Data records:
--- START ---

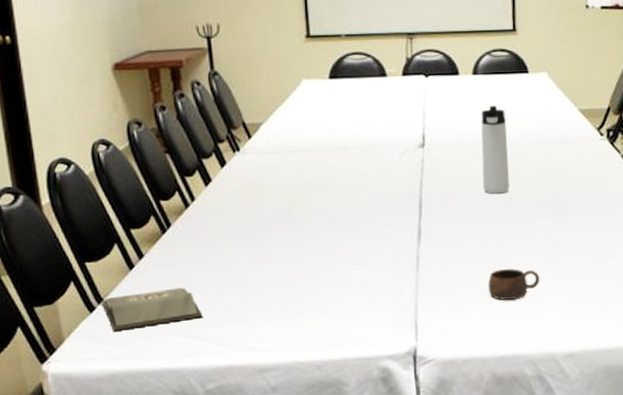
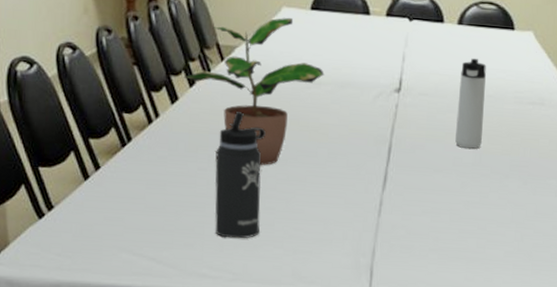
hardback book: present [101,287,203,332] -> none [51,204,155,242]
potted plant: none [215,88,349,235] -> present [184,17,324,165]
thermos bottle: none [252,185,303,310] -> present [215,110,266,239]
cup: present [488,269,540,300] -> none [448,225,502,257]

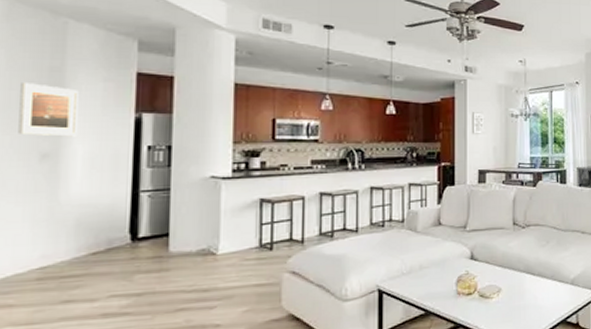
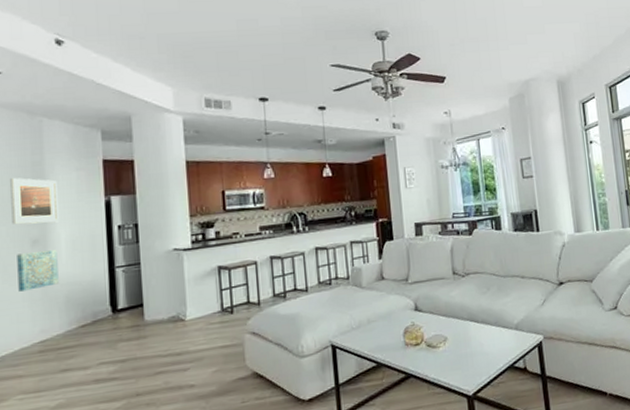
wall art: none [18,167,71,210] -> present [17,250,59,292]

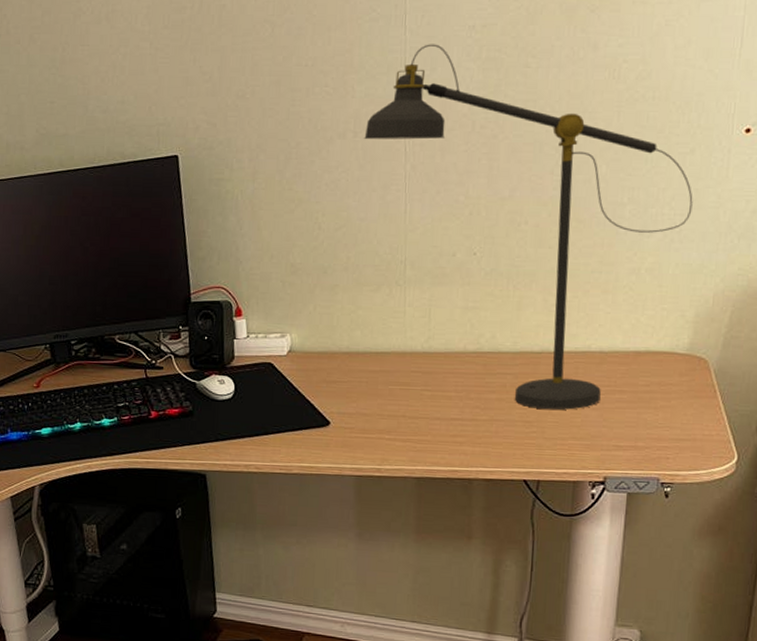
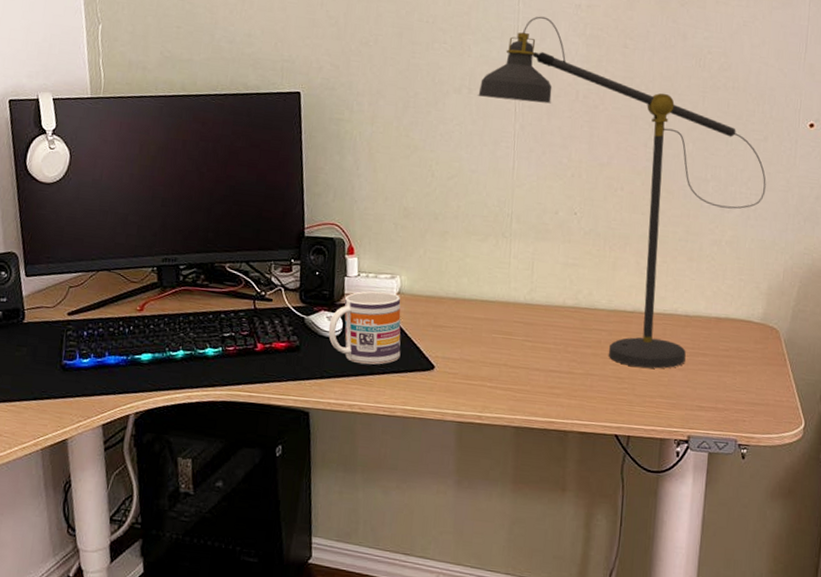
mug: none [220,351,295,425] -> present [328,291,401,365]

--- END ---

▶ [REQUIREMENT]
Every entry above is to be repeated word for word, with all pictures omitted.

▶ [EXERCISE SOLUTION]
hardback book: present [101,287,203,332] -> none [51,204,155,242]
potted plant: none [215,88,349,235] -> present [184,17,324,165]
thermos bottle: none [252,185,303,310] -> present [215,110,266,239]
cup: present [488,269,540,300] -> none [448,225,502,257]

wall art: none [18,167,71,210] -> present [17,250,59,292]

mug: none [220,351,295,425] -> present [328,291,401,365]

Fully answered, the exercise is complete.